The debt life owes to death is one of her characters’ preoccupations. “Nature maintains equilibrium. Man Grieves.” By blending dialogue, monologue and straight narration, Suah enlivens her extended essays on human mortality in the storyteller’s framework, while also commenting on art and the responsibility of the creator to their own vision, and how exposure compromises that. The final story provides a scenario similar to Perec’s Life, a User’s Manual. Suah’s style is well-suited to endless permutations of detail. As a result, there is also great musicality in the deft translation we are given in English, such as in the subtle word order: “vividly revived,” and “secret creases.”
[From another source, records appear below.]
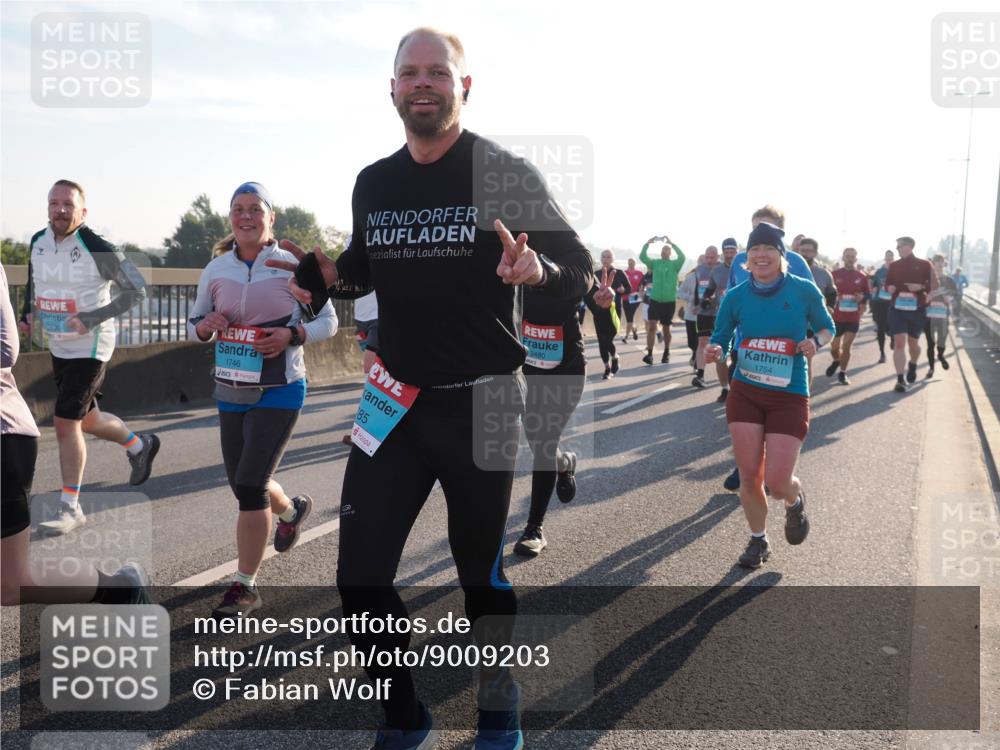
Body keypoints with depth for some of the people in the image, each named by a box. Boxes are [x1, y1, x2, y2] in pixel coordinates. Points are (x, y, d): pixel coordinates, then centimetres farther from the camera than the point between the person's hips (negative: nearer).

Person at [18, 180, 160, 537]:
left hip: (90, 348, -7)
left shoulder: (98, 249, -18)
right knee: (86, 420, 18)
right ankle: (140, 445, 45)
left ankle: (70, 508, 5)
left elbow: (137, 290, -16)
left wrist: (91, 319, -22)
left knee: (65, 423, -9)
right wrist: (27, 313, 6)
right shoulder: (38, 242, 2)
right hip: (58, 346, 7)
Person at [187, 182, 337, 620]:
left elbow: (328, 322, -2)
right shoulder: (216, 269, 3)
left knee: (249, 487, -9)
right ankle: (292, 509, 50)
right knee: (243, 484, 15)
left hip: (278, 391, -5)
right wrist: (206, 326, -12)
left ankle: (244, 587, 7)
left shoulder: (292, 266, -8)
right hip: (231, 391, 5)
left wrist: (292, 335, -20)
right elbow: (193, 327, 12)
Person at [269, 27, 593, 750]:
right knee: (361, 576, 2)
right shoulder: (372, 183, 8)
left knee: (481, 573, 9)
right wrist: (328, 273, -1)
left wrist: (536, 270, -29)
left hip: (481, 402, -4)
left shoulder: (507, 173, -7)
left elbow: (581, 272, -6)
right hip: (395, 398, 4)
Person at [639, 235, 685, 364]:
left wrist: (671, 243, -23)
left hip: (669, 301, -1)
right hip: (655, 300, 1)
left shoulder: (674, 264, -1)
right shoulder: (655, 262, 6)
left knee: (666, 328, 9)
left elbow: (682, 257, -20)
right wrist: (647, 243, -16)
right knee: (651, 326, -10)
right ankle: (649, 353, -14)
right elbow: (642, 257, -3)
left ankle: (666, 352, 25)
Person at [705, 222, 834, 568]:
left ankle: (795, 502, 31)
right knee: (749, 477, 1)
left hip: (790, 397, -2)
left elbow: (827, 328, 9)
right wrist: (714, 352, -18)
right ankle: (758, 540, 26)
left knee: (777, 482, -8)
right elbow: (719, 340, 5)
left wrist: (815, 342, -13)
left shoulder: (804, 291, -6)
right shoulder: (736, 297, -3)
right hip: (745, 393, 2)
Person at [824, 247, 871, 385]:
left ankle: (842, 373, 11)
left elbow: (868, 295, 13)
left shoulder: (861, 277, 3)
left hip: (853, 318, 0)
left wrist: (862, 298, -8)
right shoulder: (834, 274, -2)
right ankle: (836, 361, 39)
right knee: (834, 347, 5)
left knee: (846, 346, -3)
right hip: (837, 317, 0)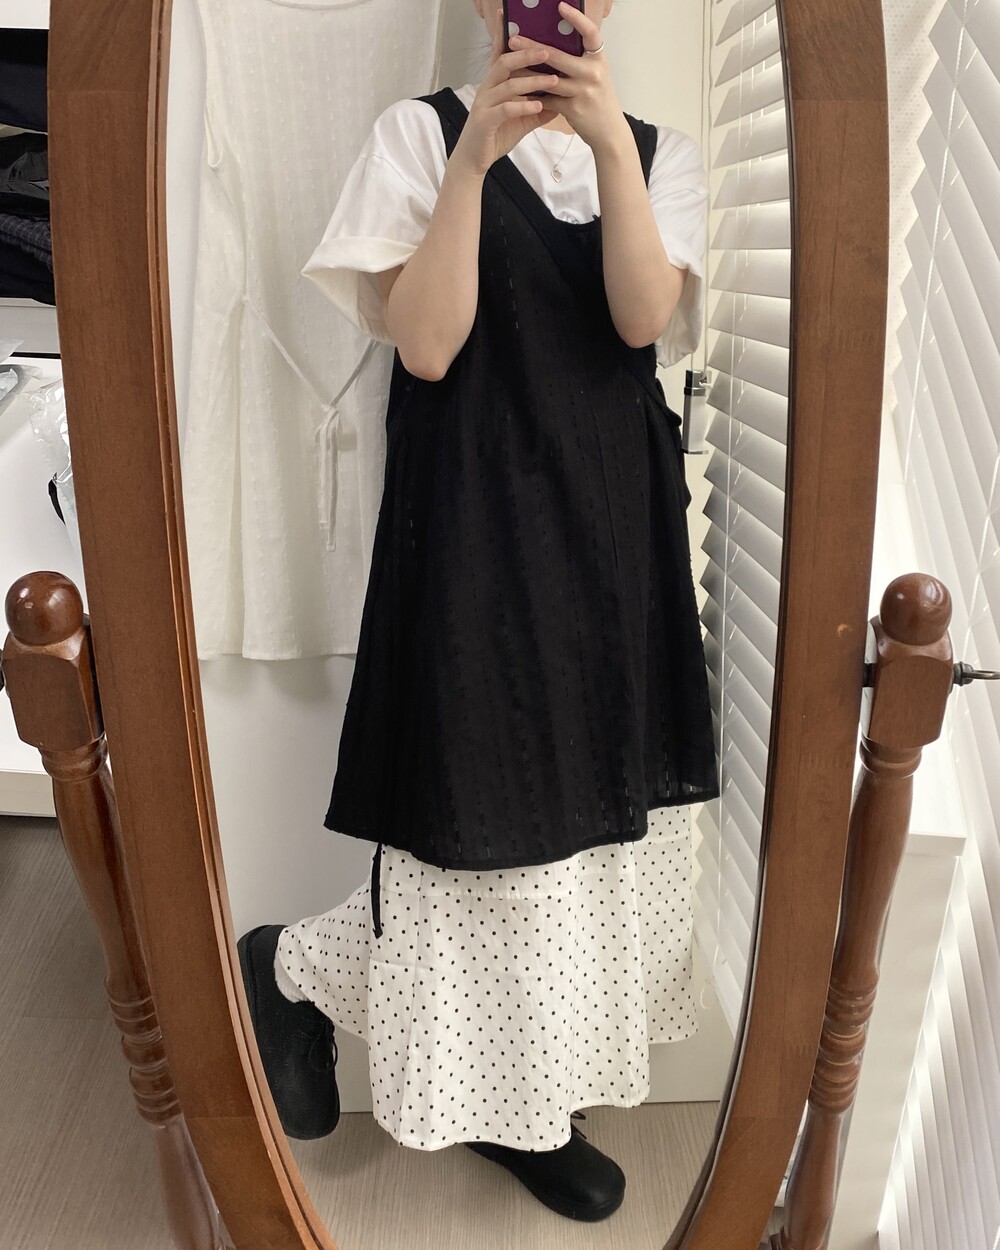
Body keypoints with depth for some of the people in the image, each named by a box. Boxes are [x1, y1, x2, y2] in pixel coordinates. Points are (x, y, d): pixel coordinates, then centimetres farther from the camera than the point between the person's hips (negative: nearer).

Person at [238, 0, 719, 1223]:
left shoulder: (657, 151, 13)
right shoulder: (421, 132, 3)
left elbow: (643, 318, -6)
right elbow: (425, 346, -10)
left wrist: (609, 139, -16)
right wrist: (474, 158, -16)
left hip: (614, 522, 5)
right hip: (473, 524, -4)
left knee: (596, 808, 8)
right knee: (492, 820, -4)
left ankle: (528, 1104, 28)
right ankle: (289, 968, 26)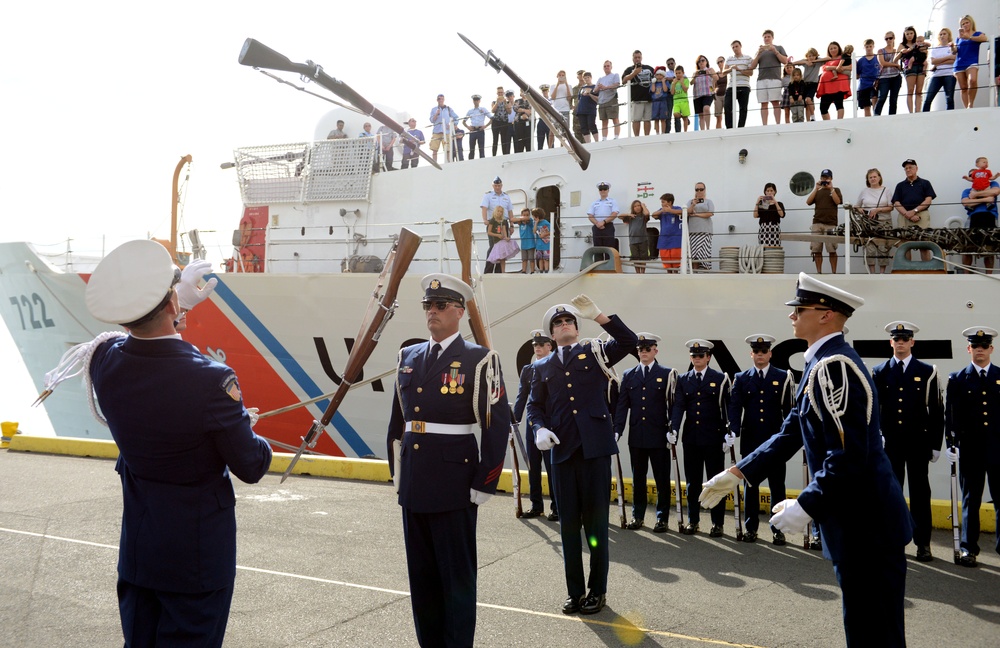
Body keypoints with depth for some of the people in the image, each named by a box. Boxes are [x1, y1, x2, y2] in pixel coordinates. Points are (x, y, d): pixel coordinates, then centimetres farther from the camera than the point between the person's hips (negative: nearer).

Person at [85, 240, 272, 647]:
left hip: (134, 551, 6)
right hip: (197, 554, -5)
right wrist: (248, 430, 5)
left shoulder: (104, 360, -11)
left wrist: (180, 305, 18)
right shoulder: (210, 381, -28)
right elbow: (251, 468, -15)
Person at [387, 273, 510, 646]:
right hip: (413, 487, 6)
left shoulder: (479, 360, -7)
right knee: (421, 576, 15)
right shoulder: (408, 357, 11)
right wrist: (397, 474, 14)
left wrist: (482, 488, -10)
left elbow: (497, 427, -9)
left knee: (457, 577, 6)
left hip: (454, 488, -6)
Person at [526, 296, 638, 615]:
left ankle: (597, 590, 18)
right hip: (562, 449, 3)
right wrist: (539, 428, -6)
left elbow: (629, 341, -6)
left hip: (595, 447, -2)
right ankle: (575, 591, 20)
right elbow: (535, 405, 14)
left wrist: (598, 315, -13)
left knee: (596, 522, 4)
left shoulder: (595, 353, 8)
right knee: (568, 524, 7)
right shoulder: (543, 367, 15)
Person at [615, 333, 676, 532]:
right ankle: (638, 515, 21)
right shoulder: (628, 375, 9)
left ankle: (662, 518, 13)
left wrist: (673, 430, -10)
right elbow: (622, 405, 6)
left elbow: (674, 404, -3)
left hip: (659, 436, -3)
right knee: (637, 478, 11)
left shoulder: (667, 374, 0)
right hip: (636, 436, 3)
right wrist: (618, 430, -3)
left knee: (662, 479, 3)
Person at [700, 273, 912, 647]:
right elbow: (792, 433, 14)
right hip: (858, 521, 10)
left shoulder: (832, 365, -21)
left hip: (864, 525, -10)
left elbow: (848, 455, -26)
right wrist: (738, 473, 10)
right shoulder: (822, 363, 12)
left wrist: (806, 507, -21)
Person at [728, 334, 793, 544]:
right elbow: (734, 407, -3)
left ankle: (778, 529, 13)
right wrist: (733, 432, -17)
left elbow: (789, 408, 0)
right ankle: (751, 527, 18)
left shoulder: (783, 377, 3)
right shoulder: (741, 379, 6)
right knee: (751, 485, 9)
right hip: (750, 441, 1)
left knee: (777, 486, 4)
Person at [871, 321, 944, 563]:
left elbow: (937, 411, 2)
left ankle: (923, 543, 12)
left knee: (920, 492, 4)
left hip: (918, 442, -1)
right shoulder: (879, 372, 6)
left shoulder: (927, 372, 1)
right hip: (890, 442, 1)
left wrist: (935, 444, -1)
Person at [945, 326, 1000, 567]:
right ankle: (968, 548, 13)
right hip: (970, 448, 0)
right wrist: (952, 443, -5)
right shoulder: (957, 379, 5)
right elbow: (951, 414, 2)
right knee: (971, 500, 6)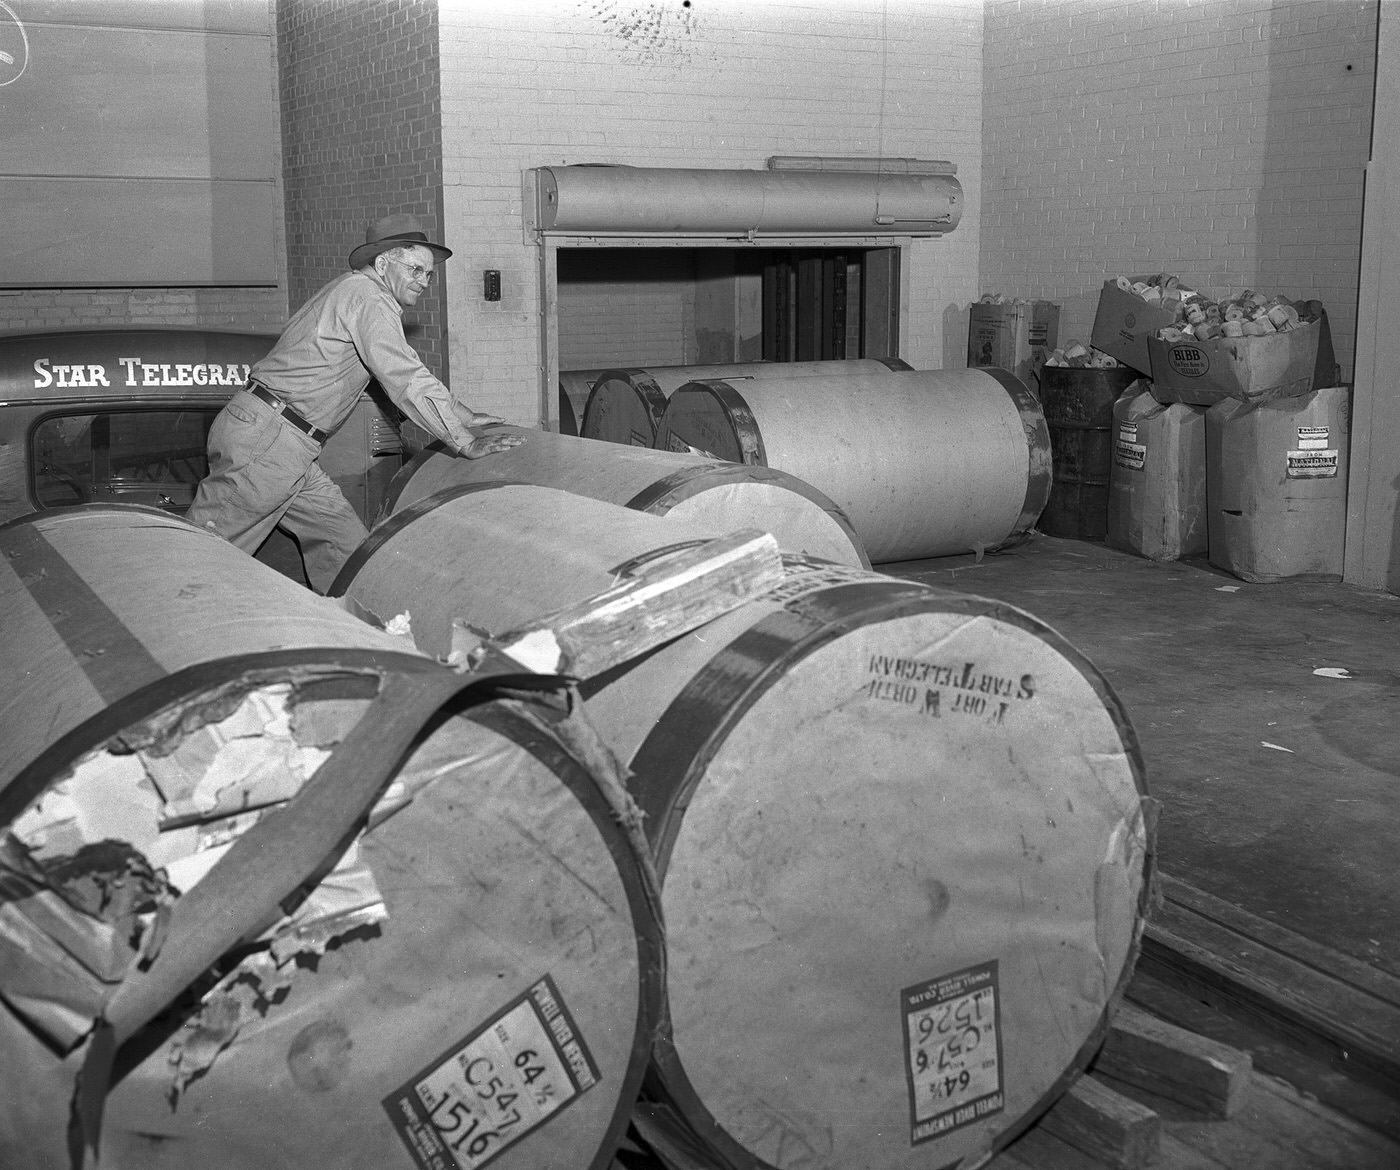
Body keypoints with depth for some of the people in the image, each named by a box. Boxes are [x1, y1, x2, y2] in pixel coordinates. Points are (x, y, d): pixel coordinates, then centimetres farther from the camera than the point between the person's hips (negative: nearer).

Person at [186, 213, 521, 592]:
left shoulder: (355, 293, 21)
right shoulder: (366, 294, -11)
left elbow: (407, 371, 29)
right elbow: (404, 379, -19)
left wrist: (462, 415, 25)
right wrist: (463, 442, -17)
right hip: (265, 438, -10)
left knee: (345, 544, 8)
Complex sentences can either be a joy or a pain. In this case, they are Suah’s stock and trade. The display of ruined mentalities in characters shifting through life’s tribulations, lugging around their baggage of uncertainty, and the exploration of human psychic borders, provide an unflinching examination of our bodies and spirits in the cold metaphysical environments we inhabit. Combined with the elegant, ravishing descriptions, and the gorgeous atmosphere, this made for a luscious read. Her Mishima-like control of narration, the contemplation of the writerly life, and the academic versus literary ambitions on display fully qualify Suah as an important figure in world literature. Her literary theory, criticism and analysis, integrated smoothly into her novels and stories, along with the fragmentary hints which compose the tableau of life as we perceive it suggest that she has a deep and heartfelt understanding of human nature. The searing holes left in the tapestry by loss and grief are some of the most striking moments in her fiction.

I look forward to reading every word of this author’s work as it makes its way, inch by inch, into English translation.